Monday, April 1, 2013

Art Acquisition

This past weekend I kept things a little more low-key than I did the weekend before. Saturday was the leisurely day I intended it to be, but I ended up making my most expensive Starbucks trip to date. I left to get my Chai latte and returned with an empty cup and a few more items than I expected to bring back home. As I enjoyed my beverage, I stopped to peruse the items at a moving sale that was situated in a rather unusual location. The house was nestled in between a fast food restaurant and an equipment rental establishment and while it was a bit random, they seemed to have a TON of stuff. They may have been borderline hoarders. The cabinets and potential for additional storage were what initially drew me in, but I left without a single organizational option and instead picked up a few small items and a painting by an artist I know nothing about.

This isn't the first time I've invested in artwork, but this piece is considerably larger than the last one I acquired. The seemingly French setting of the painting captured my attention immediately, but it was the wooden frame which really solidified the deal for me. The focal point of the painting is clearly the pillar with a small undefined statue figure on top and it instantly reminded me of Paris and the Place de la Bastille where you can find the Colonne de Juillet and Dumont's Génie de la Liberté.
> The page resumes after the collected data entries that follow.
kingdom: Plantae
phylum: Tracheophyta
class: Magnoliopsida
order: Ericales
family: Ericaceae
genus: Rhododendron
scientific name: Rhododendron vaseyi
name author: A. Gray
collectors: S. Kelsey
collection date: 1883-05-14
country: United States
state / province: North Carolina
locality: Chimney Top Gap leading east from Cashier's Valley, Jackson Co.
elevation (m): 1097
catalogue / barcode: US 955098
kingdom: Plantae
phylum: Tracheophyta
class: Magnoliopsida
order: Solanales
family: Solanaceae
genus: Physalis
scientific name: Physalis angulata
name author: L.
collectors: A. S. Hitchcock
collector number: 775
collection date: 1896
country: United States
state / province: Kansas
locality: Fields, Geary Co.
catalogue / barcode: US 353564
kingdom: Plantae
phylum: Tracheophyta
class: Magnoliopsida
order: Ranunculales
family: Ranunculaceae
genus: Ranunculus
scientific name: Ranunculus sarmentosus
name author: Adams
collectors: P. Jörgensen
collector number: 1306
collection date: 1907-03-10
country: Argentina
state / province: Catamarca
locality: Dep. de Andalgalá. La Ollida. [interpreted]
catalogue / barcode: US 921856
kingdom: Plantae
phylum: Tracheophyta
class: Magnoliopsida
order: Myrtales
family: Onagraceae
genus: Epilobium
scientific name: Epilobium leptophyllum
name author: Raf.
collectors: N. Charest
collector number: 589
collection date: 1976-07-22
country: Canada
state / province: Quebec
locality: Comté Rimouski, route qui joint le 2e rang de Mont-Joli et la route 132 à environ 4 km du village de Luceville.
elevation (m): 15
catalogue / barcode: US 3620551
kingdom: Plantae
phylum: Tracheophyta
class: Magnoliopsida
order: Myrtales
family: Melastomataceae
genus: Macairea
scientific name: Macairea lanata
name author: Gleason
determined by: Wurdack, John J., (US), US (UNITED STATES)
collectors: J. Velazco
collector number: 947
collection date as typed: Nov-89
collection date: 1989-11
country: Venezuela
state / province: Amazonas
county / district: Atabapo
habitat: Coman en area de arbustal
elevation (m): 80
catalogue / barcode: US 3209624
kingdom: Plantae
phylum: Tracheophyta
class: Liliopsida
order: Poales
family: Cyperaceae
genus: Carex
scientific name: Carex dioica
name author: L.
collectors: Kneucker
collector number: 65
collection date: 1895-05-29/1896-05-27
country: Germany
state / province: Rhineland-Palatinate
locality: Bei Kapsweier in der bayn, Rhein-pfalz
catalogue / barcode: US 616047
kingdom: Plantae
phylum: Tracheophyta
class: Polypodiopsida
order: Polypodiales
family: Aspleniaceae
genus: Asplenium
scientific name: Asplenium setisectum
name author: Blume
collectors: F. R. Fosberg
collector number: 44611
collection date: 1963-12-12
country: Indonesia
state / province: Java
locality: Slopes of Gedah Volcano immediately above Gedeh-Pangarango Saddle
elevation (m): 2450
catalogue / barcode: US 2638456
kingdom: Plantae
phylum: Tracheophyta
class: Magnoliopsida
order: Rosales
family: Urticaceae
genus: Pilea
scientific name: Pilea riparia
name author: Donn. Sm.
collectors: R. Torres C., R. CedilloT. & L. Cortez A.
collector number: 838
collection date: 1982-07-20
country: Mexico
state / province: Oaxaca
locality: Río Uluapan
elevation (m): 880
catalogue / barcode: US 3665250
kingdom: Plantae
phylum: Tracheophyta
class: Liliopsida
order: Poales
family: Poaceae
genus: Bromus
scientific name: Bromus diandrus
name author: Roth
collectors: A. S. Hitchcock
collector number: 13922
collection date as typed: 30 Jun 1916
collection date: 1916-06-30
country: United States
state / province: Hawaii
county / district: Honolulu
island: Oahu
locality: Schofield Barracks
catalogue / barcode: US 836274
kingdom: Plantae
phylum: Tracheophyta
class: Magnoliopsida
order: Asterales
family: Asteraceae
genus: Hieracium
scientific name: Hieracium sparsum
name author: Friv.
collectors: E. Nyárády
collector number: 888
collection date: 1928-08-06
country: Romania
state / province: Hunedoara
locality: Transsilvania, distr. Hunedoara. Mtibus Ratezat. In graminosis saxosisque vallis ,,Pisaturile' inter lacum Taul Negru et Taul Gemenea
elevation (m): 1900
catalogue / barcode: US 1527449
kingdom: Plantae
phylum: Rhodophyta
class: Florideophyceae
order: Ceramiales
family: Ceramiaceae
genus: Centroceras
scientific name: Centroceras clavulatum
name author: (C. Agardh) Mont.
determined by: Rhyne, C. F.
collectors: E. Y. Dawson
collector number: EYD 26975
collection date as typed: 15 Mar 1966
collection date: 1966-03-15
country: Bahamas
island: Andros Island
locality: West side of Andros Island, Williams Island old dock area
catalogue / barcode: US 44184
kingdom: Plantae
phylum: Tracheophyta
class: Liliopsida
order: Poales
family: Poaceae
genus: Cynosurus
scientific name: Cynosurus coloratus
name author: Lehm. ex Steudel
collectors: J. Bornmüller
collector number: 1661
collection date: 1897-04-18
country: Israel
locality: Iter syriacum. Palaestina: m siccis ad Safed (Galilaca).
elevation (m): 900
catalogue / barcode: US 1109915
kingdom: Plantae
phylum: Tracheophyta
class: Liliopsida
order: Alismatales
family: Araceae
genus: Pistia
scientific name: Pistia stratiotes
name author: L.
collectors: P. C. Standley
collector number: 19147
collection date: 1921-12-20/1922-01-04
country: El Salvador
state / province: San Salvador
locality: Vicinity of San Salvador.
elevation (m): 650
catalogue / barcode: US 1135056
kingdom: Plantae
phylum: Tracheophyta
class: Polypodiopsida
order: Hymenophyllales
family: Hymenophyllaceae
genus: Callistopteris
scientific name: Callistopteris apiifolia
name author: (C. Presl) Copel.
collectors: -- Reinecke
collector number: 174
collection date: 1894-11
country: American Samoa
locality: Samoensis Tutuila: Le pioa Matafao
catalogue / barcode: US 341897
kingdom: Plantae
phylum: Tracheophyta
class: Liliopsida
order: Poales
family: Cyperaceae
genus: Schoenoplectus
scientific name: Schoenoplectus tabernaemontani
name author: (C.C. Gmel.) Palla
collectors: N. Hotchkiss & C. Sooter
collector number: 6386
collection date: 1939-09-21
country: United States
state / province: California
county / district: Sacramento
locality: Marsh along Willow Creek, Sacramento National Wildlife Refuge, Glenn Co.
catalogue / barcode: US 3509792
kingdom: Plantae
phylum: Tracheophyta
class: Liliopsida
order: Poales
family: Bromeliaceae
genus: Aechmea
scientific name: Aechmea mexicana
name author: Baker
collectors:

The man who was selling it didn't know anything about where it came from originally. He had bought it from an estate sale, so his only information was that it was an old painting, a conclusion I had already reached on my own. So I began to do some research when I got home. The artist's name proved to be unhelpful in determining the history of the piece, but I'm not too concerned. I wasn't expecting this to be particularly valuable, but it did evoke a feeling of nostalgia from my trip to Paris some years ago. I've looked at photos of the column and statue next to the painting and while I clearly see some differences, there is a distinct resemblance to the column and sculpture I originally reflected upon. I briefly considered it to be a rendition of the same sculptor's version of Napoleon on the Vendome column, but quickly dismissed it because the pillar was not segmented in the same way and Napoleon isn't standing on one leg, nor does he have wings. I feel it's pretty safe to say that my original assumption is correct.

Photo found here

I will continue to do research on the painting in hopes of finding more information about the artist, but in the meantime I'll be enjoying its presence in my home.